When I got home, I was delighted to see my family had redone my room. (The doctors said I shouldn’t have carpet because chemo shuts down your immune system, and carpet can hide things.) My walls had been painted two shades of my favorite color: purple. I would spend many days in my “purple palace,” as I called it. In fact, within those four walls, I finished my schooling online so I could graduate with my friends. I refused to let them graduate without me!
About a month later, I started radiation. They tried to prepare me by saying it wasn’t as bad as chemo, but it was the worst. Because the cancer was in my sinuses, I smelled everything. The beam caused mouth sores. I didn’t talk for two weeks. I couldn’t eat or brush my teeth. I didn’t even want to talk to the doctors. One really nice doctor brought in a dry erase board, and they learned I had a lot to say! (This same doctor later took me out with her family for ice cream.)
My last day of radiation, which lasted about a month and a half, was June 20. After my last dose under the beam, it only felt fitting to give the radiation machine a piece of my mind, so I did.
I forgot the nurses could see me through a window, and one of the nurses, who called me Cookie, said, “Cookie, did you just kick the machine?” and I said, “Yes, I did.”
She said, “Don’t try to break our machine.”
“It tried to break me first,” I replied. (There was no damage done. I was far from a lethal weapon. I didn’t have the strength to kick it hard enough.)

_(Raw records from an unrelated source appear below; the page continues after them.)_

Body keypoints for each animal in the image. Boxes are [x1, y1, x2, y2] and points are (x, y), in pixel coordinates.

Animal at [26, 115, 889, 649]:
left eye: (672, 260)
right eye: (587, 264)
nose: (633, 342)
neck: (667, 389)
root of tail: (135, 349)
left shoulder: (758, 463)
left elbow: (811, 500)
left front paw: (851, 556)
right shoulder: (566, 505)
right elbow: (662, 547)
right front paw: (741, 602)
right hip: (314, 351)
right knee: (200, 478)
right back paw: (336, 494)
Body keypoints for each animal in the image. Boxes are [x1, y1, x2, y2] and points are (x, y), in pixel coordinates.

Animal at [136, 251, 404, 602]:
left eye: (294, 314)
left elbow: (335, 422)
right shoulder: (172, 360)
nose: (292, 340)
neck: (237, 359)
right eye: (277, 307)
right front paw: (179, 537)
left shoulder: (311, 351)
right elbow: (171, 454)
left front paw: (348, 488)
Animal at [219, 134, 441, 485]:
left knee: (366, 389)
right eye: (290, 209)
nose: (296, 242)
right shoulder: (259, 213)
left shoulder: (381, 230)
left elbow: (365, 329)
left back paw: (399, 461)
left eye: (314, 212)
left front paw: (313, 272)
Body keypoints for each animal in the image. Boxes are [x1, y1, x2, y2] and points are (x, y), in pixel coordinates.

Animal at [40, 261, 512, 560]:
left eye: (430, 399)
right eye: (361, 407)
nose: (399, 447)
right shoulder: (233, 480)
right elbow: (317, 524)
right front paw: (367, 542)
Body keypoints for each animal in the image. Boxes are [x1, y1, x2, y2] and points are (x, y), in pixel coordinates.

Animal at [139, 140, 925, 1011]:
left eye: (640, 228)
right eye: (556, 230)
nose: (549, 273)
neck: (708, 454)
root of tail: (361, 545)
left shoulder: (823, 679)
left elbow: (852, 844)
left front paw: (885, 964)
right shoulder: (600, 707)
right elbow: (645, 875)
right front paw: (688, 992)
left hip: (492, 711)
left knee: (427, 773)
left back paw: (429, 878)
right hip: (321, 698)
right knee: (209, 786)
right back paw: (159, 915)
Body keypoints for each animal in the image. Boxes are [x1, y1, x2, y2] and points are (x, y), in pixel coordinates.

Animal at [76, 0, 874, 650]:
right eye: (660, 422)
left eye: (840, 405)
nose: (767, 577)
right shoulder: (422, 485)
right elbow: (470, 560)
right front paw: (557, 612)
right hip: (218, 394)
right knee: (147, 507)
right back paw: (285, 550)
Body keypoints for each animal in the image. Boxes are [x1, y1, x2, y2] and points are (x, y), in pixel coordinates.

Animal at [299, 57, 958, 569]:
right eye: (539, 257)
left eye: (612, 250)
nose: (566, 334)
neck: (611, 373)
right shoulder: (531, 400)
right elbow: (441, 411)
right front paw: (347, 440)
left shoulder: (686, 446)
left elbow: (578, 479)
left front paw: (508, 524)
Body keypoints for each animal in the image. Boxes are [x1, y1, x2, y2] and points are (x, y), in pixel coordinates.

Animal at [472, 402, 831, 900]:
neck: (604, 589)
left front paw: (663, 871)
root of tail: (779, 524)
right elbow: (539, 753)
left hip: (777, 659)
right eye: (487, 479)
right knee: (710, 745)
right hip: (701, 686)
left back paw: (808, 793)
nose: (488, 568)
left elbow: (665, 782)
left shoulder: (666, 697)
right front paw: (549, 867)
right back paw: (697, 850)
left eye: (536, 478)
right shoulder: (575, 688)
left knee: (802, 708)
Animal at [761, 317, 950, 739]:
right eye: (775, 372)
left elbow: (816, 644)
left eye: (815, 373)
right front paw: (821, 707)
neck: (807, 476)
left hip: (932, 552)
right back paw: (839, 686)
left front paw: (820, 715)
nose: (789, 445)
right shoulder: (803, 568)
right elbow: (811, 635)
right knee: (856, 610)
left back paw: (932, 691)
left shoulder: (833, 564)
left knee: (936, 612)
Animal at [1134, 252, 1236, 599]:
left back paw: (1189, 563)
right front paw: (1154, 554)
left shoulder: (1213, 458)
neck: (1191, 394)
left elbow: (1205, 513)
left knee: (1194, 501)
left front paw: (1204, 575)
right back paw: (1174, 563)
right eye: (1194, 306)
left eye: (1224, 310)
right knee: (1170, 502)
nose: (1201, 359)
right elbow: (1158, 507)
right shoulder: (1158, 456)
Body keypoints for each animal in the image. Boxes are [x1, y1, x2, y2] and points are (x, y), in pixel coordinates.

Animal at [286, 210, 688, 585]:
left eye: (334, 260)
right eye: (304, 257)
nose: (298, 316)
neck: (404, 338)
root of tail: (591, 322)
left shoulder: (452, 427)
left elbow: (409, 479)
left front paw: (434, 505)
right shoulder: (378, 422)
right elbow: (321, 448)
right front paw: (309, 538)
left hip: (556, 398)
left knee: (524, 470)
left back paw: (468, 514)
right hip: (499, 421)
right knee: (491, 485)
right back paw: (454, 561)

By August, I was borderline anorexic. I lost 50 pounds in three months. At 5 feet, 8 inches tall, I weighed only 126 pounds and looked like a walking stick. The doctors said, “You are way too small.”
I was determined I wouldn’t let another condition add to my problems, so I drank a lot of protein drinks and ate pudding. I couldn’t eat anything spicy. Even now, I cannot eat spicy foods. My pastors, Karl and Dyrie Francis, brought me Gatorade. I love Gatorade—and I’m a [Florida] “Gator”! When Pastor Dyrie noticed I wasn’t eating, she pureed food for me. It wasn’t bad at all—it was my first steps toward eating again.
My church was amazing. People who didn’t even know me talked to me. Members called and prayed for me. One member, Grace Brown, was there with me the entire time. She was like my own personal nurse. A lot of other church sisters helped me as well. They raised funds to help me get started in college and never stopped praying. Even to this day, some still pray for me.